By Matthew Simmons
Rian Johnson has steadily been working up as one of the best working directors today. Films like BRICK and LOOPER showcased the director’s keen attention to detail, while STAR WARS: THE LAST JEDI proved that Johnson can easily bring that same depth to a beloved franchise. Before Johnson reportedly travels back to that galaxy far, far away, he takes on the murder mystery genre with his latest feature, KNIVES OUT. Branded as “A Rian Johnson Whodunnit”, the film follows Detective Benoit Blanc (Daniel Craig) as he investigates the sudden apparent suicide of 85 year old Harlan Thrombey (Christopher Plummer), a bestselling mystery novelist. He leaves behind a massive estate and fortune, one that his family has been using to help propel them into successful careers – a real estate mogul (Jamie Lee Curtis), a head of Harlan’s own publishing company (Michael Shannon), a Goop-like lifestyle guru (Toni Collette) – all of which have been using the family money for their own personal use, and all of which are viable suspects. Blanc immediately suspects foul play, so he enlists the help of Harlan’s nurse and close friend, Marta (Ana de Armas), and the two of them must figure out the chain of events that lead to Harlan’s death.

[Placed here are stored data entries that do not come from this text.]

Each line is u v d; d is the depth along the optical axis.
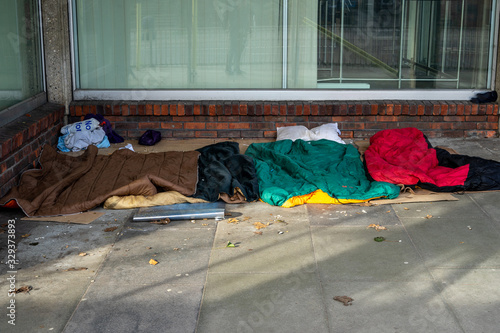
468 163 5.67
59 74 6.84
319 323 3.18
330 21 7.14
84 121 6.76
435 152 5.93
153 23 7.13
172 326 3.16
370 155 5.96
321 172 5.61
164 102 7.10
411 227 4.55
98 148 6.69
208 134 7.17
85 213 4.91
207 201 5.12
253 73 7.30
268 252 4.11
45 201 4.98
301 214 4.87
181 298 3.46
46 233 4.50
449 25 7.19
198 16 7.12
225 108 7.03
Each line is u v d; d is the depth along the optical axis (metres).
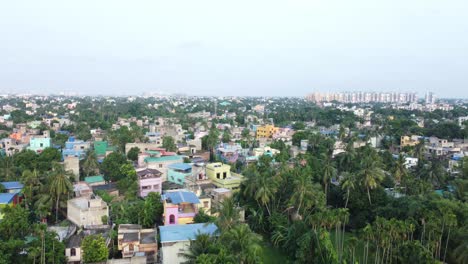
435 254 56.62
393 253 53.03
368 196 74.50
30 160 96.75
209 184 86.94
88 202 68.38
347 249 62.62
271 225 68.81
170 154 113.38
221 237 49.06
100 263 51.88
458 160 114.44
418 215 62.06
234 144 143.00
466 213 60.31
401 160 91.19
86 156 102.94
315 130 194.50
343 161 101.75
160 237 55.34
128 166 93.75
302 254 55.53
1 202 68.44
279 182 76.19
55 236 53.09
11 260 47.34
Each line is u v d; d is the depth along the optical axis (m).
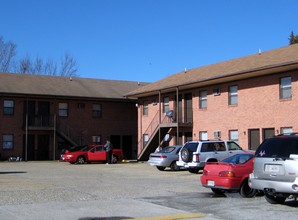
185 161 22.34
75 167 29.06
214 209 11.45
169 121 34.53
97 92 43.81
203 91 32.38
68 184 17.41
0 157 39.00
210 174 14.08
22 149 40.09
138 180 19.42
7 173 23.59
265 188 11.48
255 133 27.81
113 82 48.81
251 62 28.59
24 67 60.12
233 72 27.16
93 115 43.78
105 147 33.91
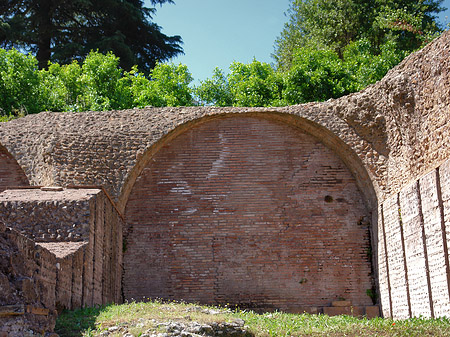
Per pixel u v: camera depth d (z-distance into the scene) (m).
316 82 21.22
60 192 11.49
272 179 14.67
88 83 23.52
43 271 7.46
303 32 29.62
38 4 29.83
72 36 30.64
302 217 14.43
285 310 13.74
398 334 8.20
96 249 11.13
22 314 6.10
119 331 7.43
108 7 30.17
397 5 26.33
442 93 10.38
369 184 13.95
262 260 14.10
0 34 28.59
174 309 9.35
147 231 14.34
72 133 13.83
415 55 11.55
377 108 13.32
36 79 22.59
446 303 9.65
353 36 27.70
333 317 10.94
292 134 14.98
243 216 14.41
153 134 14.09
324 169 14.76
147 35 31.81
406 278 11.74
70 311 8.73
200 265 14.09
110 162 13.67
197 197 14.55
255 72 23.62
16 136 13.96
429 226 10.41
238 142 14.89
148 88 23.12
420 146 11.45
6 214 10.55
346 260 14.15
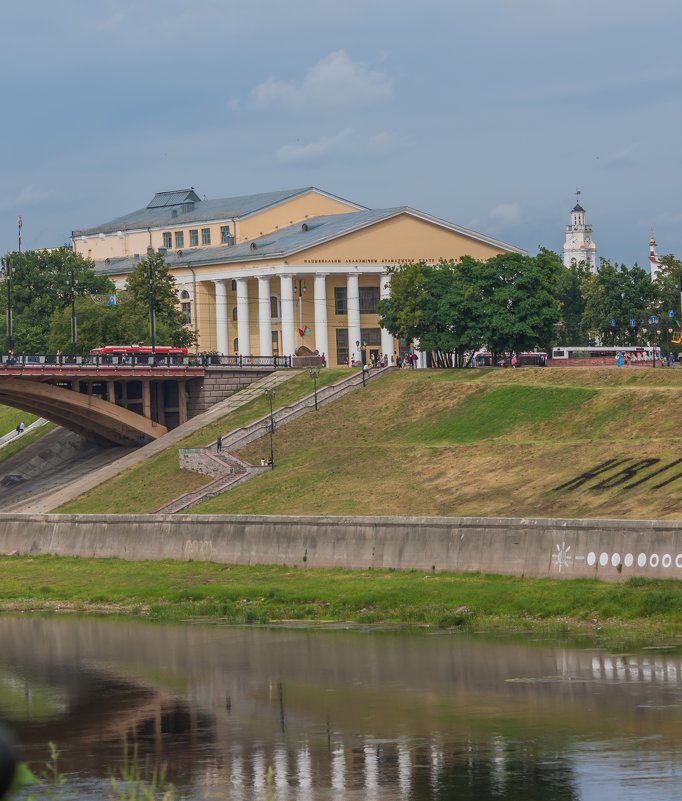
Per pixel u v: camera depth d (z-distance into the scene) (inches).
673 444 7298.2
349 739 3836.1
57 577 7214.6
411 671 4608.8
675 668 4446.4
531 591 5575.8
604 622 5206.7
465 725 3902.6
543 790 3312.0
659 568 5423.2
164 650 5216.5
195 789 3457.2
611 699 4089.6
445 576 6067.9
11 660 5142.7
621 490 6820.9
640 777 3368.6
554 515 6727.4
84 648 5344.5
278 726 4005.9
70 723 4133.9
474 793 3324.3
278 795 3393.2
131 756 3762.3
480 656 4778.5
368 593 5915.4
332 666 4761.3
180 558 7229.3
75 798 3385.8
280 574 6633.9
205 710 4227.4
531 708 4040.4
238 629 5644.7
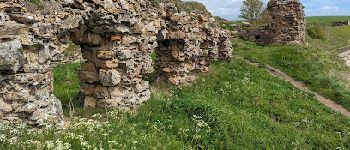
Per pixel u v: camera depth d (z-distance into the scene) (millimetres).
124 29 12781
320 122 17391
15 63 8383
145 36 14148
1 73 8461
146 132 11328
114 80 12555
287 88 23078
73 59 23609
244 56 30328
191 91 17094
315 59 30594
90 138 9328
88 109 12391
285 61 29797
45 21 9383
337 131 16656
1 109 8453
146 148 10078
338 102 22312
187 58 18234
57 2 10344
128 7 12945
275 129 15047
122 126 11078
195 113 13500
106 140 9570
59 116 9727
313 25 53438
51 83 9766
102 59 12578
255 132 13844
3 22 8305
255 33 40250
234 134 12914
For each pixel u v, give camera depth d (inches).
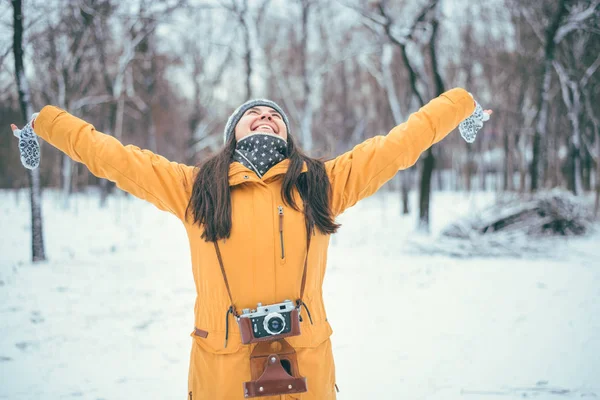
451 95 78.5
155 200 74.0
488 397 128.1
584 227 438.0
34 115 73.2
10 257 347.3
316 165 75.0
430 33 488.1
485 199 994.1
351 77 1066.7
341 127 1032.8
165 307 220.4
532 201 449.4
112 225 582.2
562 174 919.7
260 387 62.9
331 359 73.2
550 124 892.6
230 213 69.1
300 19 633.6
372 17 498.0
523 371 144.4
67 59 551.8
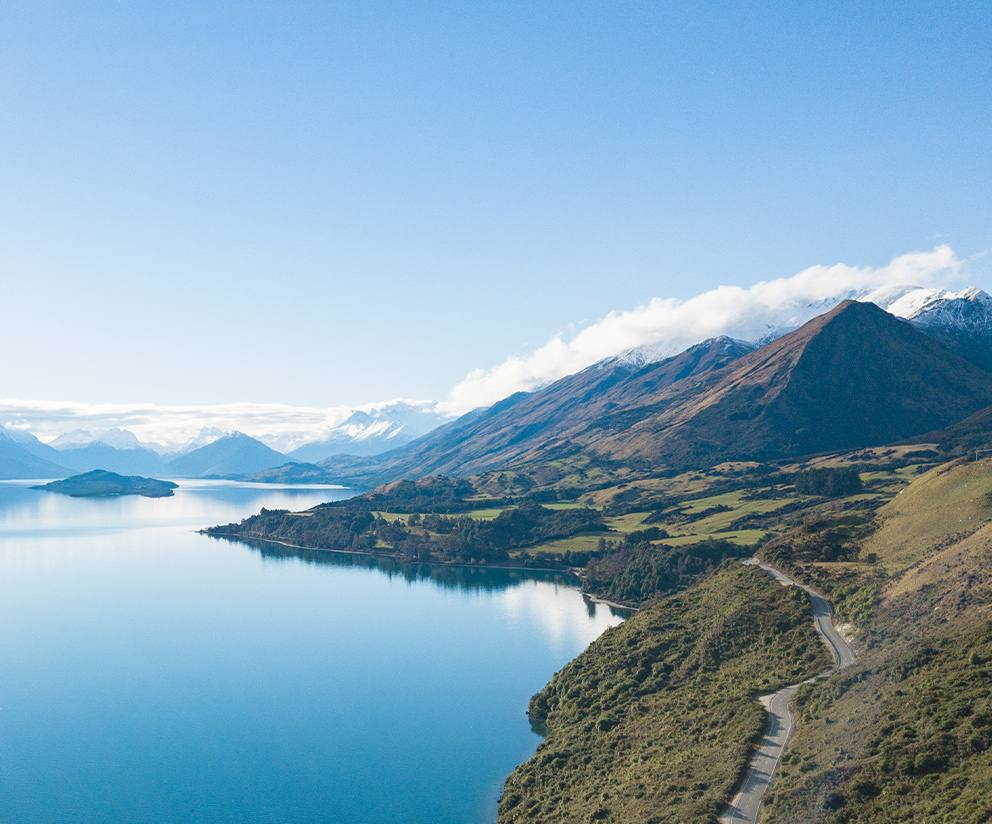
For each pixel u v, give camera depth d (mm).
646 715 106875
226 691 165500
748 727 83438
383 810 112938
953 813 54750
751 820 67062
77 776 125938
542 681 167750
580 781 97625
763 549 167125
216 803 116250
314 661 186250
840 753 70312
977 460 163250
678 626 133875
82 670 180625
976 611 87188
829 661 98000
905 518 154750
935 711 69125
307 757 131500
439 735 139375
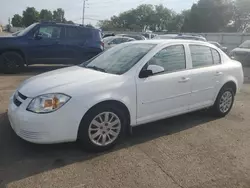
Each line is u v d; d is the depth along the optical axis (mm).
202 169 3555
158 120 4836
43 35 10211
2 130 4480
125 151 3971
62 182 3178
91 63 4934
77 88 3699
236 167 3635
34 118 3494
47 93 3582
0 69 9969
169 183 3232
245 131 4918
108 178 3285
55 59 10484
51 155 3762
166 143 4289
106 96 3809
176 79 4574
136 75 4164
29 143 4059
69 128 3623
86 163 3602
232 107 6438
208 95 5219
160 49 4539
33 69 11195
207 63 5242
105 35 23875
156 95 4348
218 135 4688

Most of the film takes place within the Thrombey estate, and it is a gorgeous centerpiece for the film. It’s filled to the brim with various statues, paintings, large archways and a peculiar wheel of knives that is prominent in many scenes. One character correctly describes it as “straight out of CLUE”, one of the many references and homages to classic staples of the genre. Cinematographer Steve Yedlin shoots the manor deep in shadows, as if a character or secret could be hidden around any corner (and sometimes they are). It’s a fabulous piece of production design and I’m sure on future rewatches holds a multitude of clues and hints.
While KNIVES OUT is heavily rooted in the mystery genre, it plays with those usual expectations and subverts them in consistently fresh and surprising ways. There’s a bit of information released early on the film that sets this film apart from other whodunnits, and this structure allows Johnson to cast doubt behind every character’s actions and makes the viewer unaware of what will happen next. The screenplay is not only a meticulously crafted and wildly entertaining thrill ride, it’s also quite funny. While there are a few laugh-out-loud visual gags (maybe the best on-screen use of vomit?), most of the laughs come from the confrontations between characters, usually through the clever dialogue. The comedy and mystery elements are balanced expertly so one does not cut the tension throughout. It also has a fairly large amount to say about the current socio-political state of our country in a way that was a welcome surprise. I won’t spoil any of the surprises in store, but all of this amounts to an instantly iconic final shot that wraps up the movie in great fashion.
The whole star-studded cast is clearly having a ball bringing these characters to life, maybe none-so as much as Craig’s detective, whose outrageous southern drawl and ability to seemingly appear out of nowhere is a delight every time he’s on screen. His interactions with Lakeith Stanfield and Noah Segan’s cops are highly entertaining. The Thrombey family is solid overall as well, even if they’re not all equally utilized, with Jamie Lee Curtis, Toni Collette and Chris Evans doing the most with what they’re given (Evans especially shines playing against his type). But it’s Ana de Armas’s turn as Marta that practically carries the film. De Armas has been proving her chops in notable supporting roles, but here she flexes her muscles in a fully fledged lead performance and knocks it out of the park. Her kind nature contrasts heavily with the egotistical and selfish Thrombey’s, and provides the film with an unexpected amount of heart. Marta and Harlan share some scenes early on that are remarkably tender and build their relationship in a way that’s integral for the film to work, and it works like gangbusters.
KNIVES OUT is the definition of perfect entertainment. In a year filled with some superb movies, this one is easily the most fun I’ve had in a theater. Johnson has crafted a stylized, clever and purely unique film that, in a fair and just world, would spawn numerous sequels with Detective Blanc solving mysteries around the country. I wish all movies were as fun as this.